In the midst of a warm, spring baseball practice, I could hear my coach yelling, “Don’t be afraid to get dirty, that’s why your mom has a washing machine!” At 13 years old, our team simply got a laugh out of the statement, unwilling to look beyond its verbal façade. As time went on, I began to find that by making this subtle declaration, our coach was demanding that we give our absolute full effort every time we stepped onto the field, and that we play as if it is the last time we will ever do so. Although this belief was initially introduced to me on the playing field, it shouldn’t be applied exclusively to sports; this belief is also an extended metaphor for giving your full effort in everything you do in life. Like in the sporting world, life will always throw you seemingly insurmountable challenges, or “curveballs”, where success appears improbable. However, it is essential to look beyond all expectations and strive to give the utmost effort in all endeavors, which is why I believe in getting dirty.
This whole metaphorical idea of “getting dirty” was not something that was new to me the first time I heard it echo from my coach’s mouth. When I was growing up playing baseball, my father initially instilled in me the idea that giving everything I have on the field is something that would earn me respect from teammates and opponents alike. I was undersized throughout my childhood and I needed to give more than my full effort to keep up with the pace set by the bigger kids. I made a promise to myself that I would not come home from a practice or a game without getting my uniform dirty. In the game of baseball, having a dirty uniform is indicative of effort and hard work, and I wanted to be associated with those qualities at all costs. This wasn’t only because I wanted others to see me in this light, but because I wanted to prove to myself that I could give nothing short of my best every time I stepped onto the diamond.

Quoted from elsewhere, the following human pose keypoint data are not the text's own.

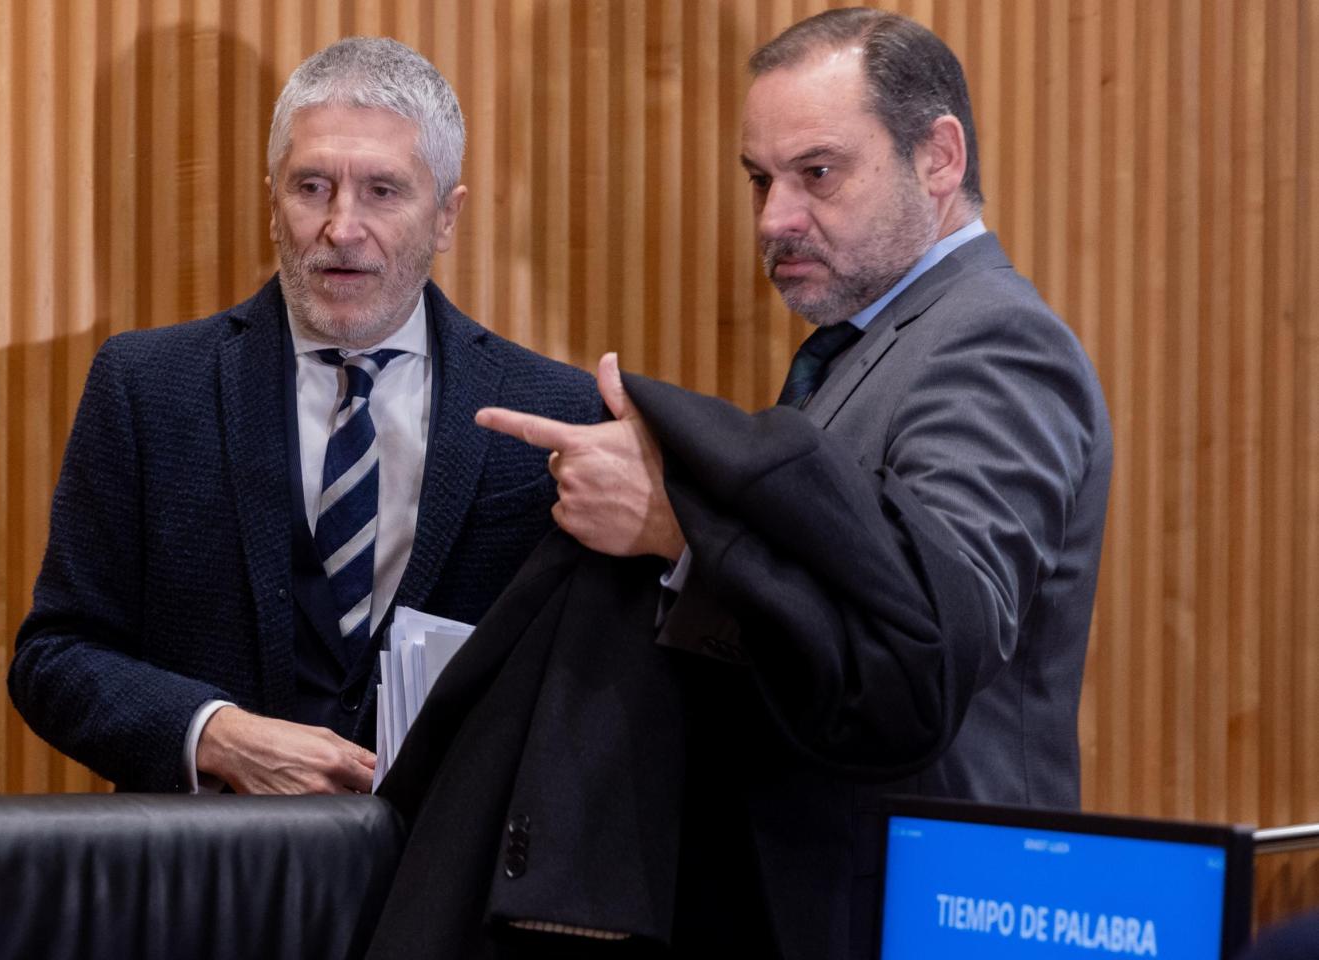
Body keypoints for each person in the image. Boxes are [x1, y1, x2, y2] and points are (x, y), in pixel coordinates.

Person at [468, 8, 1113, 955]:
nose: (774, 219)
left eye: (817, 173)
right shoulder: (855, 350)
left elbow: (929, 637)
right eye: (761, 181)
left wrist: (679, 527)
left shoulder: (993, 342)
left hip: (938, 909)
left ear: (937, 158)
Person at [9, 36, 599, 796]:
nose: (341, 228)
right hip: (212, 888)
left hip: (449, 893)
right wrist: (213, 733)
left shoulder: (554, 412)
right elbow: (53, 656)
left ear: (447, 217)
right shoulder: (145, 388)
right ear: (272, 201)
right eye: (312, 186)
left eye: (383, 192)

Striving for this soiled look pushed me to play harder than ever before, which meant trying to advance that one extra base or diving for balls that before seemed not worth making an attempt at. If I failed, it wasn’t going to be because I didn’t try hard enough.
As I grew older and my baseball career gradually came to an end, I was slowly coming to the full realization that soon enough I would be playing my final game. I began to appreciate the way I was taught to approach the game growing up, never giving anything less than my all. I now knew that the most important part of this whole belief is not that I emerge from every situation as the victor, because that is an unrealistic expectation, but that my undying effort will put me in a favorable position. Continually resonating inside my head were my coach’s insightful words of wisdom, which, at the time, may have seemed like they were said for the sake of humor. But the more I heard them, the more I saw beneath the comedic overtone. That everlasting quote was a message of inspiration, an attempt to shift our team’s approach on the field in hopes that it would carry over to our everyday lives.